Les rebelles tuent un homme et enlèvent 3 enfants. L’attaque a eu lieu hier à 12 km de Gbiti dans la localité de Béké.

La nouvelle de cette attaque a été annoncée hier 25 novembre à 14h par les forces de défense en faction au dernier check point avant Gbiti, où les affrontements ont eu lei il y a quelques jours entres des hommes armés venus de Centrafrique et les éléments de l’armée régulière camerounaise. Le reporter de La Nouvelle Expression à bord d’un taxi brousse est intercepté par des militaires quelque peu troublés par l’information qui circule depuis une heure dans la contrée. «Soyez prudents, ils ne sont pas loin, ils viennent encore d’attaquer à Béké chantier.

Ils ont trouvé un homme au champs avec ses enfants: ses 3 enfants ont été fait otages et lui-même a été tué», précise l’un des  chefs de la patrouille de l’armée de terre camerounaise.
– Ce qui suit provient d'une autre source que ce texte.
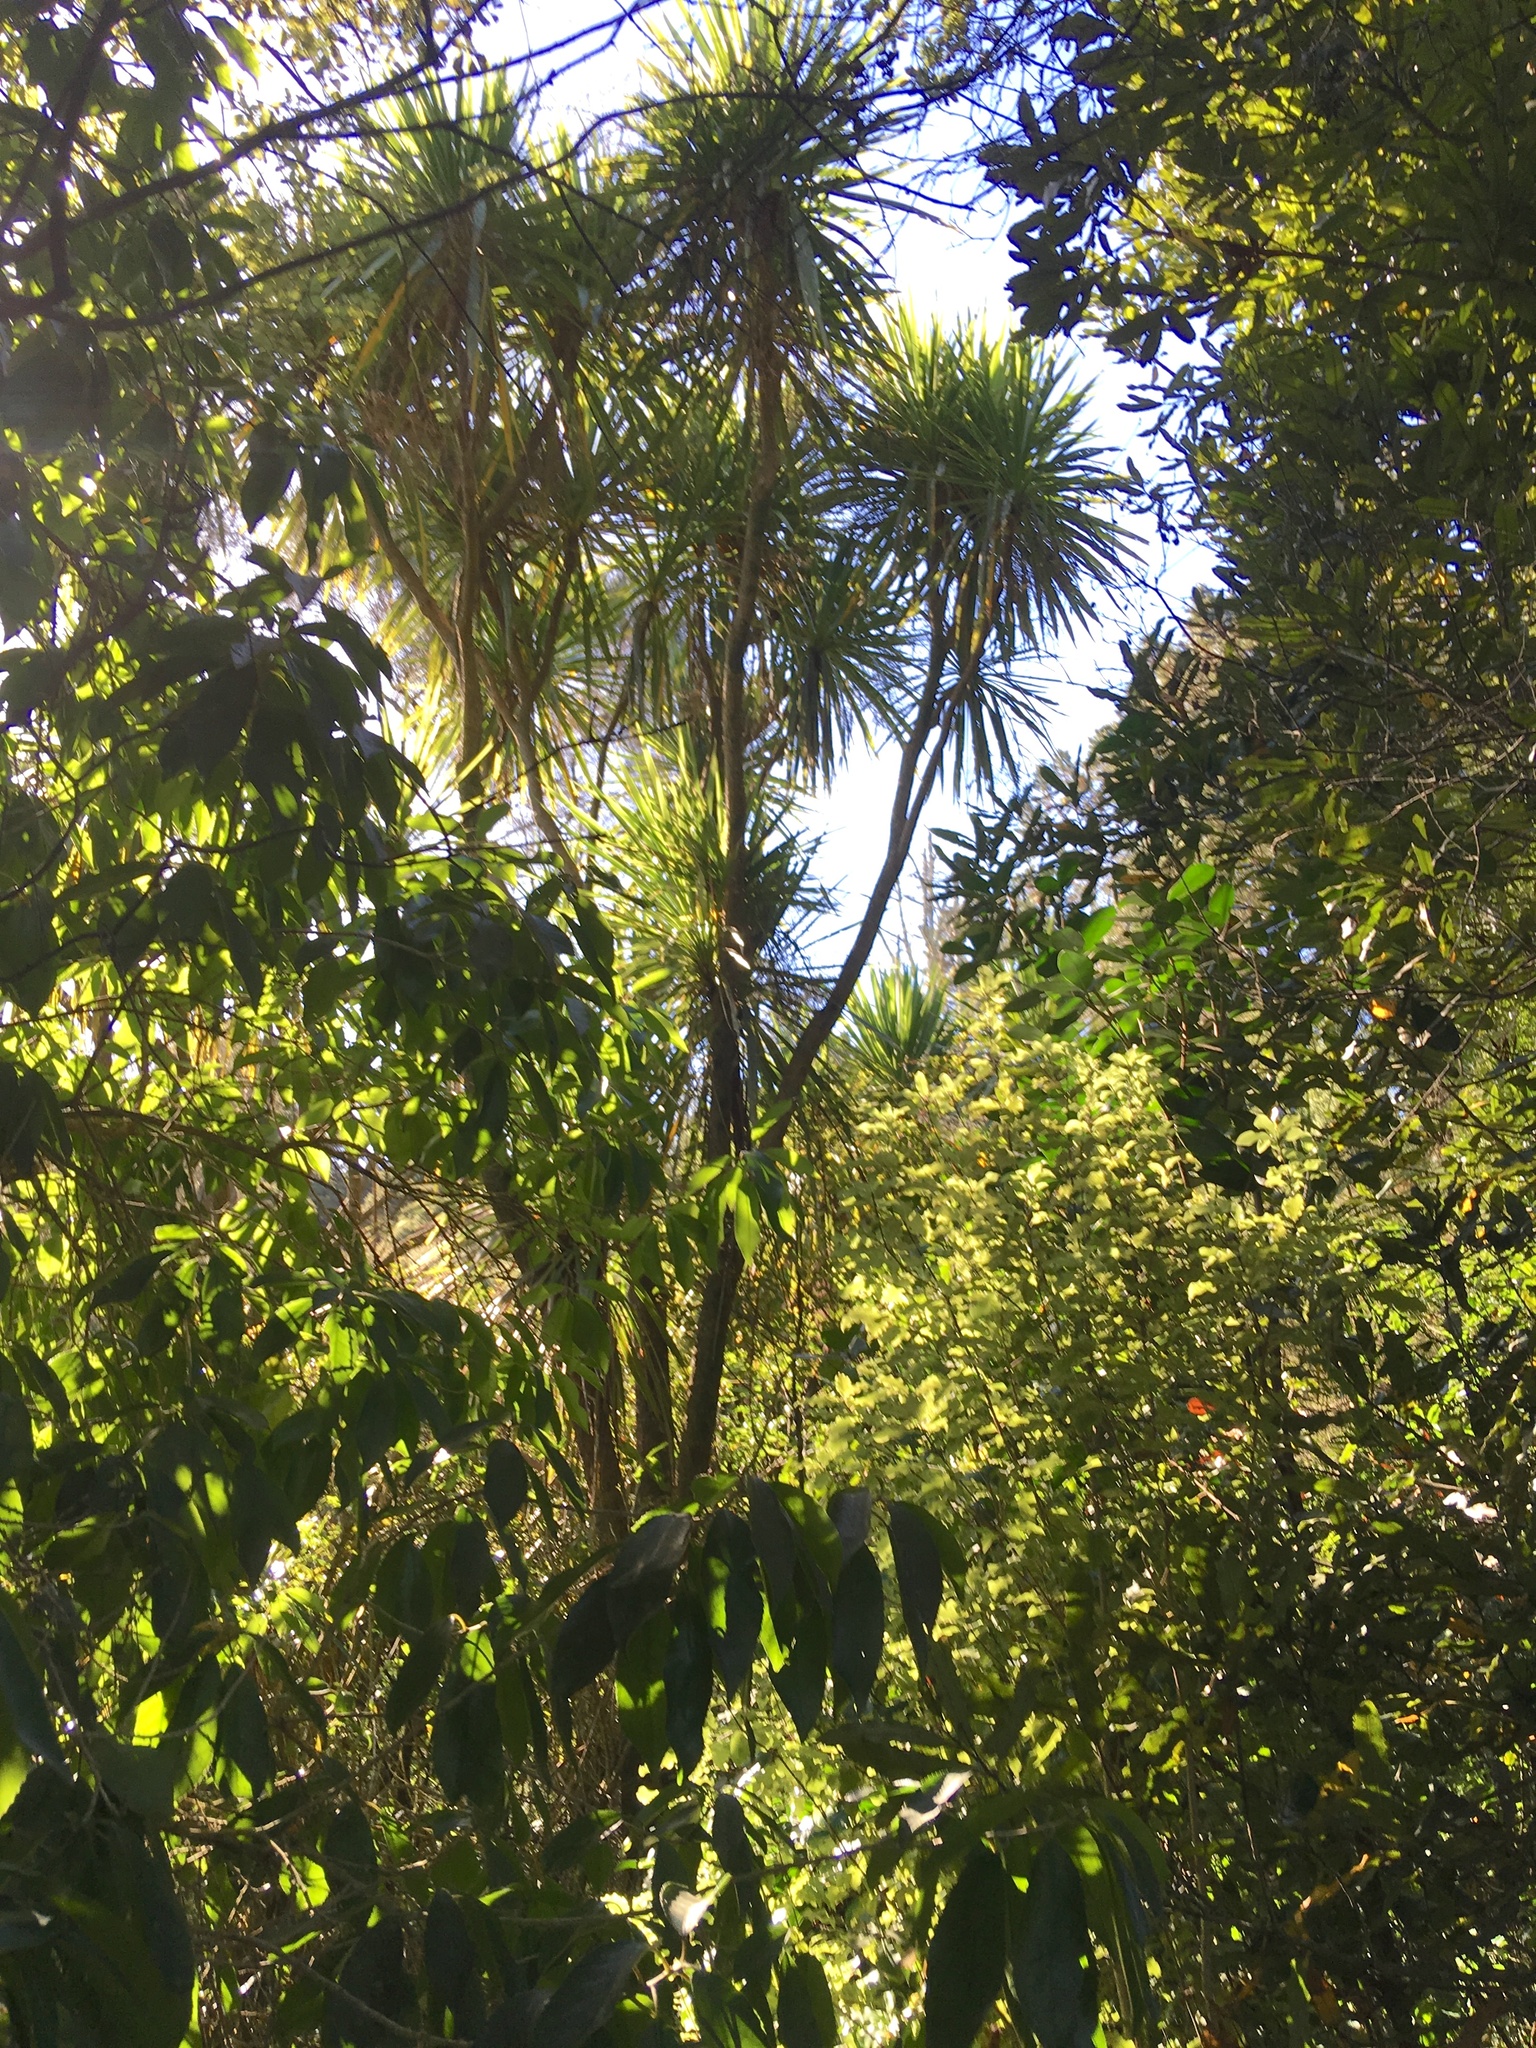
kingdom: Plantae
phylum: Tracheophyta
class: Liliopsida
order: Asparagales
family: Asparagaceae
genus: Cordyline
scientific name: Cordyline australis
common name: Cabbage-palm
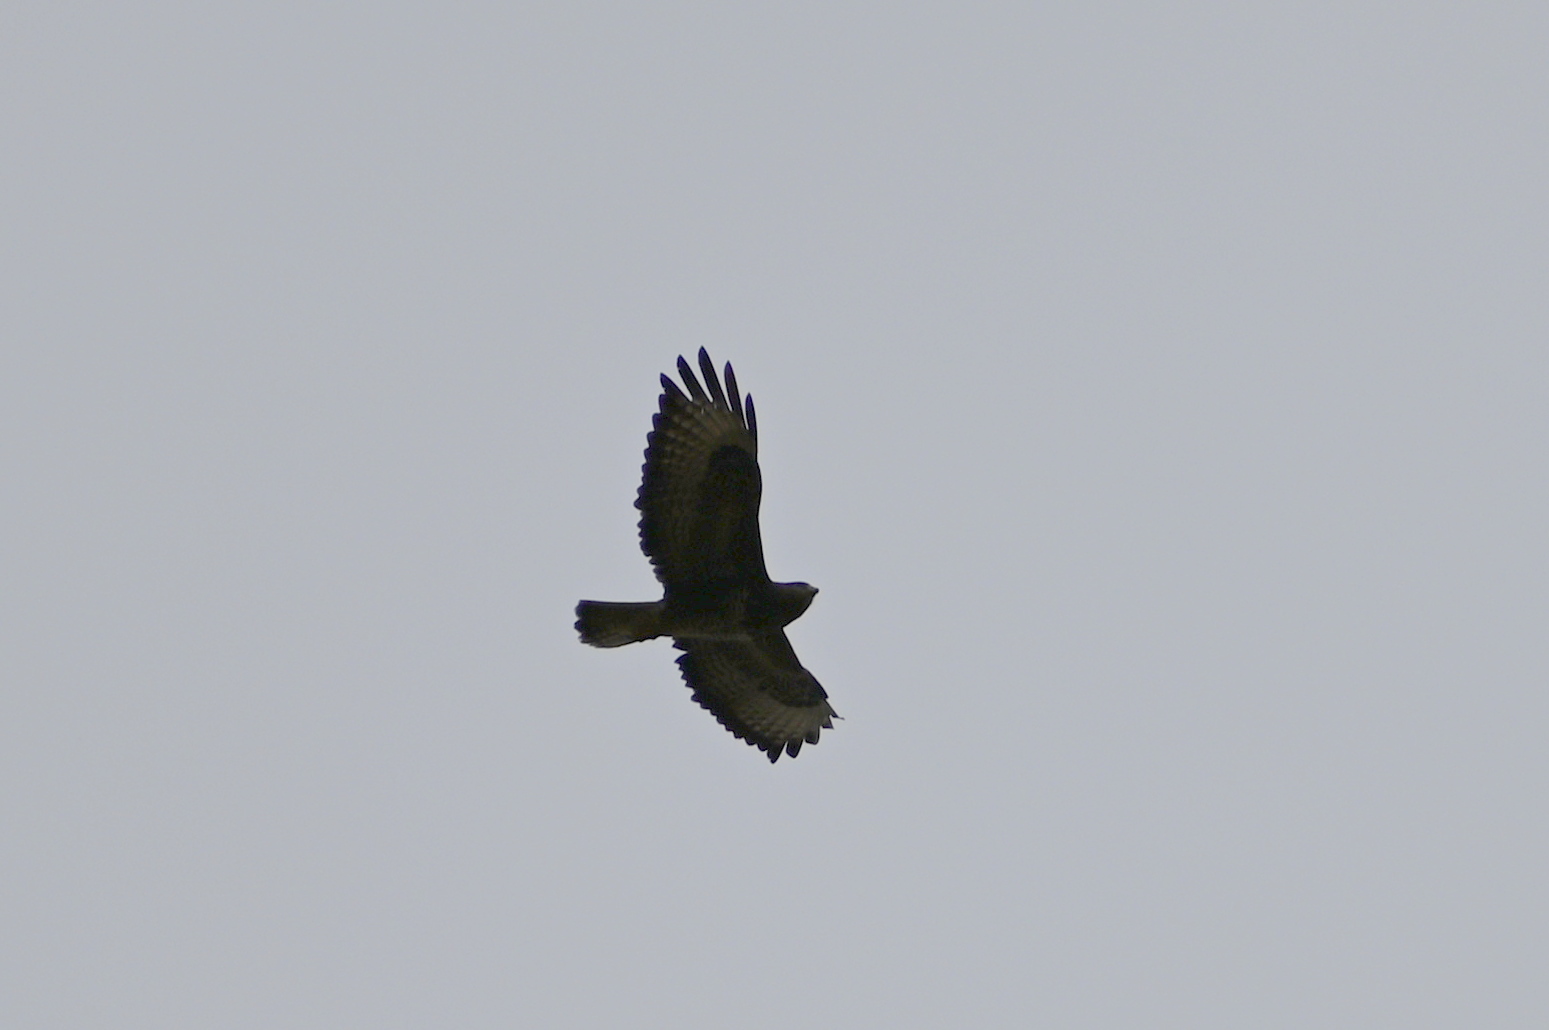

Et de poursuivre : «c’est l’un de ses enfants qui, embusqué  non loin du théâtre des opérations, a vécu la scène et est venu nous signaler. Nous attendons le renfort du BIR pour les rattraper.» Au carrefour Boubara, la même information est confirmée par des gendarmes qui disent ne pas comprendre ce que ces gens veulent.

 

BEKE est un petit village de creuseurs d’or situé non loin de la base des rebelles à 20 km en territoire centrafricain. «Poussés par la famine, ils traversent par des multiples pistes pour nous attaquer», explique un villageois de Boubara, à 12 km du lieu d l’attaque. Cette attaque survient une semaine après celle de Gbiti (70 km de Batouri, le chef lieu du département de la Kadey, 350 km de Bertoua, la capitale région du soleil levant) qui a fait des victimes dans les deux camps la semaine dernière.

«La riposte honorable de nos soldats a permis de redonner espoir aux populations mais hélas, pour peu de temps. Comme quoi, avec ces rebelles, il ne faut pas baisser la garde», commente un officier des forces armées camerounaises, gonflé à bloc. Dans la région de l’Est, c’est l’alerte générale chez les responsables administratifs et dans les rangs des forces de sécurité nationale qui sont sur les dents.

Au moment d mettre sous presse, il était difficile d’en savoir plus sur la situation sur le terrain ; les déplacements entre les localités proches de Beke étant rendus presque impossible, à cause de l’insécurité ambiante.